Alexis Tsipras told delegates at SYRIZA’s founding congress on Wednesday that it is time for the leftists to rid Greece of its “aged powers,” namely New Democracy and PASOK. But to do so, SYRIZA can’t rely just on being younger than them.
SYRIZA was founded as the Coalition of the Radical Left in 2004 thanks to a cooperation between several leftist parties, most notably Synaspismos. As is to be expected of youth, SYRIZA spent its formative years not really knowing what it wanted to be – a sounding board for leftist intellectuals, a springboard for political activists or a launch pad for the left to come to power. SYRIZA members had this existential question answered for them last summer thanks to the party’s impressive showing in the June elections, when it garnered almost 27 percent of the vote and won 72 seats in Parliament.

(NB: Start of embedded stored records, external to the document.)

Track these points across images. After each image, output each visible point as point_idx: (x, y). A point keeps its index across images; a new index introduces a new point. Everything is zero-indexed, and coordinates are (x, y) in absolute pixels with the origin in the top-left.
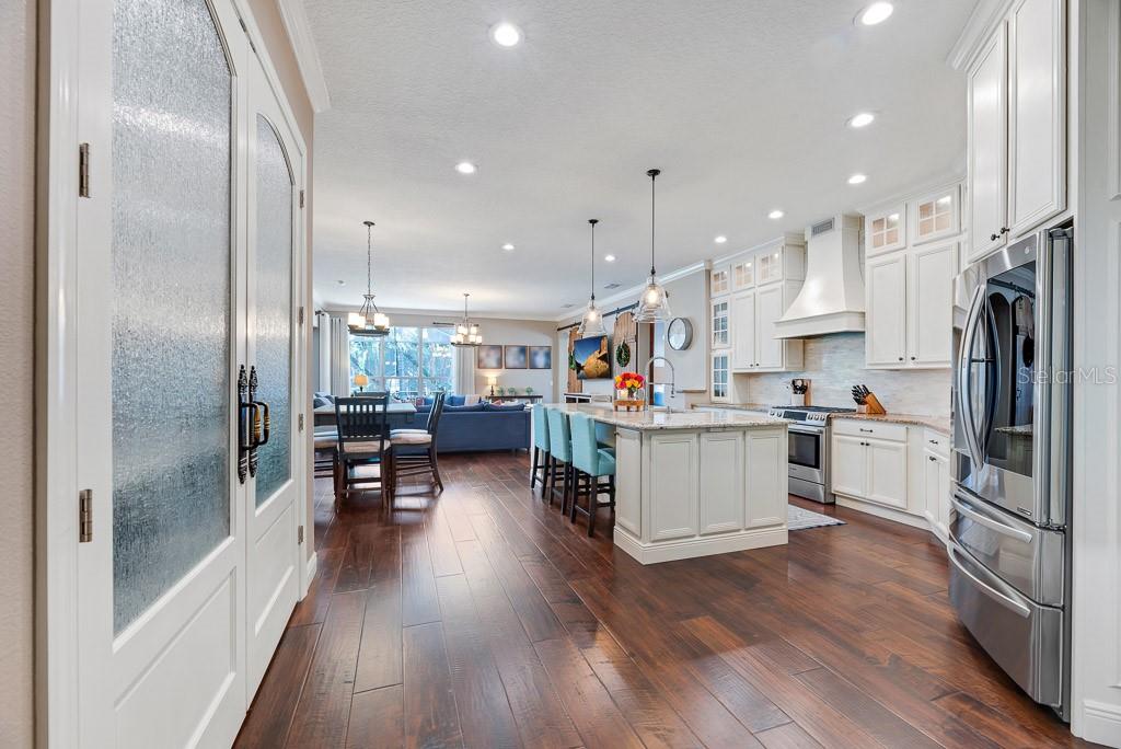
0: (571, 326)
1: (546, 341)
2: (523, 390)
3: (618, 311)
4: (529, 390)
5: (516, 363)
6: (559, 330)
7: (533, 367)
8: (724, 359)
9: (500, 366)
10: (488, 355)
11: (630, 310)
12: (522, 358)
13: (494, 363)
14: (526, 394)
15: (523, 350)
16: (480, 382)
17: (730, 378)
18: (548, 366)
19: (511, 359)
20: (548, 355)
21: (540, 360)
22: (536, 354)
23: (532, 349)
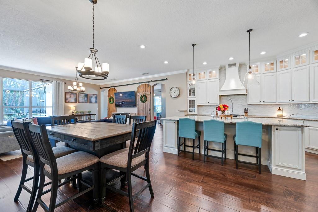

Since then Tsipras, just 38, has been on a mission to mould SYRIZA into a party of government rather than a collection of leftist factions happy with life on the opposition benches. The conference is due to end with almost all the factions voting themselves into oblivion and SYRIZA becoming a single unit. Over the last year, though, Tsipras’s has been far from a steady hand at the helm. He was veered from an anti-austerity platform last summer to the attempt at reconciliation with Greece’s lenders and center ground voters earlier this year. He toned down his rhetoric after the elections, then ramped it up as Cyprus was being bailed out, before settling for a holding pattern ahead of this week’s congress.